The perfect saison is in the eye of the beholder. The BJCP offers some guidance with respect to the dry finish and bright carbonation, but examples can vary widely in color and alcoholic strength. For me, the key is the marriage of Belgian yeast character and a crisp, dry finish. The esters and spicy phenols contrast nicely against the clean malt backdrop. It’s a tidy little explosion of flavor, and the quick fadeaway after the swallow resets your palate for the next sip. I also tend to favor the bigger end of ABV spectrum because the alcohol accentuates the peppery phenols.
Most saison recipes include candy sugar or corn sugar to create the quick, dry finish. Since honey ferments just as efficiently, it’s not much of a stretch to consider a saison braggot. Of course, if you’re going to use honey, its character should stand out in the finished beer. Fortunately, floral, herbal, and spicy contributions from the honey will complement the Belgian yeast profile nicely.
Choosing the Honey
But which honey is the right one? Let’s start by trimming down the list of possibilities. I would avoid the stronger, funkier varietals. For instance, buckwheat, avocado, mesquite, or eucalyptus honey would likely be too dominant. At the other end of the scale, the most delicate honeys might be wasted, which would eliminate clover, fireweed, or cotton.
That still leaves numerous good alternatives. Orange-blossom honey is pretty strong, but the floral character would fit. Pumpkin/squash honey has a pleasant spiciness that would click with the saison’s phenols, as would star thistle. Another great choice would be wildflower honey, which is readily available. This isn’t really a varietal, but it often has a balance of floral and herbal/spicy flavors.
I already have a good saison recipe that I got from my friend Dave Davies. Like most standard saisons, it features Pilsner malt and some wheat, but he also includes Munich malt, which I think increases the mouthfeel just a little. To make the shift to braggot, I cut out the corn sugar, dropped the Pilsner malt a bit, and added the honey to hit my target gravity.
“Saison of the Braggot” Honey Saison
Batch size: 5 gallons (19 liters)
Brewhouse efficiency: 77%
6.5 lb (2.9 kg) Pilsner malt
1.5 lb (680 g) Munich malt
1 lb (454 g) Belgian wheat malt
1 oz (28 g) Vanguard [4.4% AA] at 90 minutes
0.5 oz (14 g) Hallertau [3.1% AA] at 90 minutes
0.5 oz (14 g) Hallertau [3.1% AA] at 15 minutes
0.5 oz (14 g) Goldings [3.9% AA] at 5 minutes
3 lb (1.4 kg) wildflower honey at flameout
White Labs WLP590 French Saison or Wyeast 3711 French Saison. I prefer the French Saison for its peppery phenols and solid ferment. I highly recommend a yeast starter.

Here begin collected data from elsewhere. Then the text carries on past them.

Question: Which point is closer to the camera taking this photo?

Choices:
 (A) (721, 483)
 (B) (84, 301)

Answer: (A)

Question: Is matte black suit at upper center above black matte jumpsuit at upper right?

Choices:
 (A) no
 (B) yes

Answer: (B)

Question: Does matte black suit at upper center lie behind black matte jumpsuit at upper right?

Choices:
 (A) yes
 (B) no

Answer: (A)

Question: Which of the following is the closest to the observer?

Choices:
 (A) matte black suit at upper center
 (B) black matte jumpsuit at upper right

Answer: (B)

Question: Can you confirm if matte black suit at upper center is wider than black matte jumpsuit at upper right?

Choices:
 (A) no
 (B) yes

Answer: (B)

Single step infusion mash at 152°F (67°C) for 60 minutes.
Boil for 90 minutes, following the hops schedule. Add the honey at flameout, just before chilling.

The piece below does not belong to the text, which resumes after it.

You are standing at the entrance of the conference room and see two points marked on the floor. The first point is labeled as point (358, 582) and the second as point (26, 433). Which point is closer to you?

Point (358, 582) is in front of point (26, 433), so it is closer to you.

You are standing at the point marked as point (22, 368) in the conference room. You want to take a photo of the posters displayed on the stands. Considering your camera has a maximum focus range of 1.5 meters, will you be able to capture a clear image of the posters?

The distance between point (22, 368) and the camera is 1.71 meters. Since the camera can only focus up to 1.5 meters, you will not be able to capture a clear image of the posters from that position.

Chill the wort to the ambient temperature and pitch the yeast. Make sure you oxygenate the chilled wort, either by splashing it around or using an air stone and oxygen tank.

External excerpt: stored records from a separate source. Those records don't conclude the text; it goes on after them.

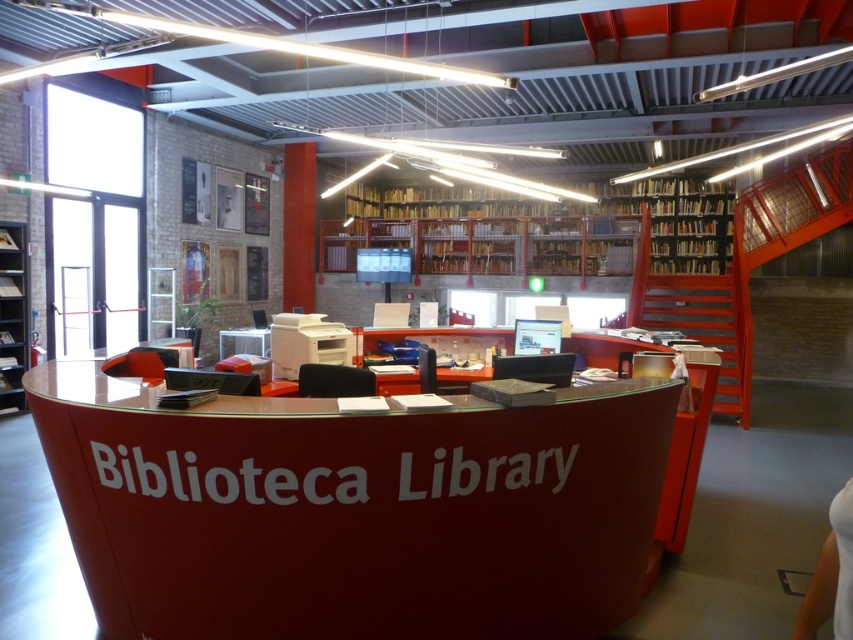
Question: Considering the relative positions of glossy red table at center and wooden shelves at upper center in the image provided, where is glossy red table at center located with respect to wooden shelves at upper center?

Choices:
 (A) left
 (B) right

Answer: (A)

Question: Is wooden shelves at upper center closer to camera compared to metallic gray bookshelf at left?

Choices:
 (A) yes
 (B) no

Answer: (B)

Question: Which is farther from the glossy red table at center?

Dave’s recipe calls for a very warm fermentation temperature of 80–85°F (27–29°C), which seemed extreme to me at first. It turned out great, though, so I’ve gotten more comfortable with it. A temperature-controlled fermentation chamber avoids any nighttime cooling that might hamper the yeast.
Primary fermentation is quick, usually 2–4 days, then I transfer to secondary for 7 days at 68°F (20°C). After that, it should be ready to keg or bottle condition. Adjust the CO2 or bottling sugar to ensure that the end beer is relatively highly carbonated.